───── EXTRAIT DU DOCUMENT

6. S’il appartient à l’autorité administrative, sous le contrôle du juge, d’examiner, notamment, si la qualification, l’expérience et les diplômes de l’étranger ainsi que les caractéristiques de l’emploi auquel il postule, de même que tout élément de sa situation personnelle dont l’étranger ferait état à l’appui de sa demande, tel que par exemple, l’ancienneté de son séjour en France, peuvent constituer, en l’espèce, des motifs exceptionnels d’admission au séjour, la procédure permettant d’obtenir une carte de séjour pour motif exceptionnel est distincte de celle de l’article L. 5221-2 du code du travail, de sorte qu’il n’est pas nécessaire que l’autorisation de travail soit délivrée préalablement à ce qu’il soit statué sur la délivrance de la carte de séjour temporaire. La demande d’autorisation de travail pourra donc être présentée auprès de l’administration compétente lorsque l’étranger disposera d’un récépissé de demande de titre de séjour ou même de la carte sollicitée.

──────────
───── DONNÉES À EXAMINER

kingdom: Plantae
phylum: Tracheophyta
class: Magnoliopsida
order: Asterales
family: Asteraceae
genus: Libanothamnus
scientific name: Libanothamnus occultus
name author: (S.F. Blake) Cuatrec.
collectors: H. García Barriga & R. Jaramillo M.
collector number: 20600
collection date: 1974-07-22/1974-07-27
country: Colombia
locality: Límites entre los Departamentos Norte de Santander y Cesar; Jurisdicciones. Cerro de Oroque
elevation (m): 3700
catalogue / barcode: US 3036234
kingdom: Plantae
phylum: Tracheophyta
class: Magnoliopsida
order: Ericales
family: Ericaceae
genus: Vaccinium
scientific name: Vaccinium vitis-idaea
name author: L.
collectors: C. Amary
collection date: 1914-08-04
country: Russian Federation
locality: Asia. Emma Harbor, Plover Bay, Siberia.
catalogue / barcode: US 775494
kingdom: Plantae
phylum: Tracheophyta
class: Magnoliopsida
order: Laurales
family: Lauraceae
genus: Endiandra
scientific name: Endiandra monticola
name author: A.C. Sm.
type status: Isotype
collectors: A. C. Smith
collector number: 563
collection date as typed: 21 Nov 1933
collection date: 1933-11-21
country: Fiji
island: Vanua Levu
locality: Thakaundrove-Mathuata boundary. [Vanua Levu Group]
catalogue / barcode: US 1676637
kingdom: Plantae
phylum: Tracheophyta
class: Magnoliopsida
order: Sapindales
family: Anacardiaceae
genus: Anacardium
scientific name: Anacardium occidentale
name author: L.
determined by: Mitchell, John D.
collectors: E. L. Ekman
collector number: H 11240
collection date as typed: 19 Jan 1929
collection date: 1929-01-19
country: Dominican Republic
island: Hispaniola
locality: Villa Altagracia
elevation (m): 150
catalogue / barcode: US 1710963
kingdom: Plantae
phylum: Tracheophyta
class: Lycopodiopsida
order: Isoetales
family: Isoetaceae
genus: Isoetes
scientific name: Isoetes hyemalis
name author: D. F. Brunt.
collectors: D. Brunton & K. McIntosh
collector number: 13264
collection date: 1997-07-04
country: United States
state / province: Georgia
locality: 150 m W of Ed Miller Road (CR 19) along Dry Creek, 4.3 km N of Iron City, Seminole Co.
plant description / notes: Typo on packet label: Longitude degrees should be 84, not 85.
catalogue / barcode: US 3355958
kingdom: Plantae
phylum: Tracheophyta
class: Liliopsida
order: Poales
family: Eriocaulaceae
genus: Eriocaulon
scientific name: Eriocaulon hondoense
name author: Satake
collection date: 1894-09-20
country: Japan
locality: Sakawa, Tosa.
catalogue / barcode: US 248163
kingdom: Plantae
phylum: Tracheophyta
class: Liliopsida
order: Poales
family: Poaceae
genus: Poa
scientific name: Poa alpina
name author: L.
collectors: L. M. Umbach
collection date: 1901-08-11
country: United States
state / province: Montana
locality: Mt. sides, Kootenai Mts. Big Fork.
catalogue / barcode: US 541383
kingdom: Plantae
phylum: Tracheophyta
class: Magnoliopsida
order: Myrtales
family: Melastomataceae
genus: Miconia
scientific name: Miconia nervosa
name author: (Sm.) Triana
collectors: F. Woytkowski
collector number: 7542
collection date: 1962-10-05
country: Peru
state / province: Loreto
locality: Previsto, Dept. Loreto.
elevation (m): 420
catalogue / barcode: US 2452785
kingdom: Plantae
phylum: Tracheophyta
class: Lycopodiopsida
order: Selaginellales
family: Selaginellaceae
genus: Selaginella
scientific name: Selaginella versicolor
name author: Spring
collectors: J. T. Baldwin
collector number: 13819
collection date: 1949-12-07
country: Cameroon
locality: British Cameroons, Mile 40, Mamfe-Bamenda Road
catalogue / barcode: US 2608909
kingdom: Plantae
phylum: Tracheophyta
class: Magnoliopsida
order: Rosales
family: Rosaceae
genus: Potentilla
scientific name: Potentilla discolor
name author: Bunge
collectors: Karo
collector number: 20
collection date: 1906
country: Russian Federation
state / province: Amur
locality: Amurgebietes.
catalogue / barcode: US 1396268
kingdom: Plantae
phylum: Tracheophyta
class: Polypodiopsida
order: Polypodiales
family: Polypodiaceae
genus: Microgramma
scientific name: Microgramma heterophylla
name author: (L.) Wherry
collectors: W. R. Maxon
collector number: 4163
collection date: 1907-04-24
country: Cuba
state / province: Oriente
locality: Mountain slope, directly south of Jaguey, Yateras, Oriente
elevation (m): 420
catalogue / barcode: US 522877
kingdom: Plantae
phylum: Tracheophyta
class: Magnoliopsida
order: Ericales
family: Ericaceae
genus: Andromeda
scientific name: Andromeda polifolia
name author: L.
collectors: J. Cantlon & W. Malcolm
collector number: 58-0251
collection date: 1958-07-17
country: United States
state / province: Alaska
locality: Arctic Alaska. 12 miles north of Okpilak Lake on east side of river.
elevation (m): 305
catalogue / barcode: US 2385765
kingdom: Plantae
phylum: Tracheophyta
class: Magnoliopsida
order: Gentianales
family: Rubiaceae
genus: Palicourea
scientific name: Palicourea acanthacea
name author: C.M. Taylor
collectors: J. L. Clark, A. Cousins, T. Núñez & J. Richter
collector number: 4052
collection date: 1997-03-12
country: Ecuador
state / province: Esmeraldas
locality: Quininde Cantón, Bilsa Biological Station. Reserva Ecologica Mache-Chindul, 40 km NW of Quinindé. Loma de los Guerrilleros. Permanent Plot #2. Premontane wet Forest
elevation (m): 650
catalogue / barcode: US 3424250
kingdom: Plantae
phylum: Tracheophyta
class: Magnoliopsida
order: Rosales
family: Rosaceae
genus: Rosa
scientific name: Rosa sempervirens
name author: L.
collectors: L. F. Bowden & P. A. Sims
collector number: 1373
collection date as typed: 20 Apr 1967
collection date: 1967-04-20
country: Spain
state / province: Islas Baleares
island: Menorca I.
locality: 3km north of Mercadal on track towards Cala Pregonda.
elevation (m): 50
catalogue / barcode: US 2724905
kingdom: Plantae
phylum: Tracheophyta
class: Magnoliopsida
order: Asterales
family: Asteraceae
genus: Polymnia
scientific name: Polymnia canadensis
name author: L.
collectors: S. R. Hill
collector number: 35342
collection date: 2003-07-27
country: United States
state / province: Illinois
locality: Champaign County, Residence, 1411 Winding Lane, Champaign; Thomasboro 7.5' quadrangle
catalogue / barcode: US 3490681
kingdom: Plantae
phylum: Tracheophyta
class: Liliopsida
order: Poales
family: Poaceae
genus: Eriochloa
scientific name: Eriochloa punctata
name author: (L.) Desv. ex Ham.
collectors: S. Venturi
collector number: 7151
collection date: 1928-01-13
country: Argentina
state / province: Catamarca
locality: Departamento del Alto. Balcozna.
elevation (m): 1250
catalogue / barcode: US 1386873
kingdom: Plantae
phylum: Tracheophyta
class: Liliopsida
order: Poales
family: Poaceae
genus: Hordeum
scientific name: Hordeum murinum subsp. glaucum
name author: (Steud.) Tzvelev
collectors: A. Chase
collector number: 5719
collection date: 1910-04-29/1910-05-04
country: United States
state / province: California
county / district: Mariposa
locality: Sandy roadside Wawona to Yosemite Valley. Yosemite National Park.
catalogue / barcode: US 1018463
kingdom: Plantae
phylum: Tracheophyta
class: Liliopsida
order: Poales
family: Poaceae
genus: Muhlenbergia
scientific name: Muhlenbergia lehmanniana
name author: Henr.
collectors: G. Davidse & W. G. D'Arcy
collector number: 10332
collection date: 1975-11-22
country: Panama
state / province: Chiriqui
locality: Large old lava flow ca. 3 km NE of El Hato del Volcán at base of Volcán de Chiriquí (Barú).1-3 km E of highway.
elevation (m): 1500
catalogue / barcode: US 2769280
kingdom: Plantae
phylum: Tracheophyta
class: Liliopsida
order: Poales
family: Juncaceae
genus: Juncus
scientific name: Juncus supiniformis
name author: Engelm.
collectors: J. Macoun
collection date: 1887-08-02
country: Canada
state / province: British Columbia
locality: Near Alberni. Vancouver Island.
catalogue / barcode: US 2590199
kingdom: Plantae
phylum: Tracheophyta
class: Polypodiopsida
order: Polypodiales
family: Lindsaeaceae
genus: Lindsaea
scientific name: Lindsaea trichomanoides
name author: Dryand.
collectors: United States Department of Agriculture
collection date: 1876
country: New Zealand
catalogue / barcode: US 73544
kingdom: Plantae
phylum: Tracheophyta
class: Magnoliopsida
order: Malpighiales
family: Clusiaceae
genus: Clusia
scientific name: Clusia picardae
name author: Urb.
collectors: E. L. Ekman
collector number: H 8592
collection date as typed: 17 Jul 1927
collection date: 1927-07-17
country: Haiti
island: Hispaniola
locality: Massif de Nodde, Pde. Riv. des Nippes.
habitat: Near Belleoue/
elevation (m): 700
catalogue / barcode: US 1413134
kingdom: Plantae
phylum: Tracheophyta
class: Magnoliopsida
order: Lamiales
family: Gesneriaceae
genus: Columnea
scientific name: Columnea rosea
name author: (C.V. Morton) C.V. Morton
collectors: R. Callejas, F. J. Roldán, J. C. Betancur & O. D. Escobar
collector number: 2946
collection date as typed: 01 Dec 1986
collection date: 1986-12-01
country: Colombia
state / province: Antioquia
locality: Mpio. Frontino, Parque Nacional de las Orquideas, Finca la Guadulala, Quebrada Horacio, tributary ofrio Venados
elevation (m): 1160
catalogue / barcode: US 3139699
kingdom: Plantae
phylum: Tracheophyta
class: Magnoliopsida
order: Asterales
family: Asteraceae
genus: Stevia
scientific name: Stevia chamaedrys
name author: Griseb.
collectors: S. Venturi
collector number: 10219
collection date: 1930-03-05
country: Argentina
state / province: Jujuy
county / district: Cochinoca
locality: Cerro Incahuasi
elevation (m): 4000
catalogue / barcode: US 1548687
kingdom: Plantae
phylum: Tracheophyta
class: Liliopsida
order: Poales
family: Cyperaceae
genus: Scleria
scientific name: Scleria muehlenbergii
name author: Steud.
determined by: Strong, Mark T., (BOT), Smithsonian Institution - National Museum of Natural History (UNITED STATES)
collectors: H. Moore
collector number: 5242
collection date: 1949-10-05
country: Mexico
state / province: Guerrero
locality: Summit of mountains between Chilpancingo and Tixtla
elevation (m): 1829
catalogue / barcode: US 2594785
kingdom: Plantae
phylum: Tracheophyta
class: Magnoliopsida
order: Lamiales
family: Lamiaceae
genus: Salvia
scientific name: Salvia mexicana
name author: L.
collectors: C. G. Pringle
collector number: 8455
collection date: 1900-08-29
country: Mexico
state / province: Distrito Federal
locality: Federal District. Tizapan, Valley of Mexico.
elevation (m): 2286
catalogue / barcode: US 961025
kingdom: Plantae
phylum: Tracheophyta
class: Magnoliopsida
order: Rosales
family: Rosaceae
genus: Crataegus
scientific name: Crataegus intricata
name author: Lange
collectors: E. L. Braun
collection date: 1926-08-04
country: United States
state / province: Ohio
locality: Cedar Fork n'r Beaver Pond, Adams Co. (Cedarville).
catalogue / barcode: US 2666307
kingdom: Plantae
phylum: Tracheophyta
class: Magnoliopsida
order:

──────────

TRAVAIL DEMANDÉ:
(A) D'après l'extrait sur la carte de séjour pour motif exceptionnel, à quel moment l'étranger pourra-t-il présenter sa demande d'autorisation de travail ?
(B) Poursuivez l'extrait sur la carte de séjour pour motif exceptionnel à la suite de sa dernière phrase.

RÉPONSES:
(A) Lorsqu'il disposera d'un récépissé de demande de titre de séjour ou même de la carte sollicitée.

(B)
7. M. C…, qui n’est pas fondé à se prévaloir du régime des autorisations de travail s’attachant à la délivrance des titres salariés, ni des énonciations de la circulaire du 28 novembre 2012, fait valoir son expérience professionnelle et indique, lui-même, qu’il réunit seulement 8 mois d’expérience professionnelle au cours des vingt-quatre derniers mois et trente mois d’expérience professionnelle au cours des cinq dernières années. Il ne justifie, par suite, pas de motifs exceptionnels au titre de l’admission exceptionnelle au séjour. Eu égard à ce qui vient d’être dit au point 5 ci-dessus sur sa situation, qui procède d’une analyse suffisante de l’autorité administrative, il n’est pas fondé à se prévaloir de circonstances humanitaires. Dans ces conditions, le refus de régularisation n’est pas entaché d’erreur manifeste d’appréciation de la situation personnelle du requérant.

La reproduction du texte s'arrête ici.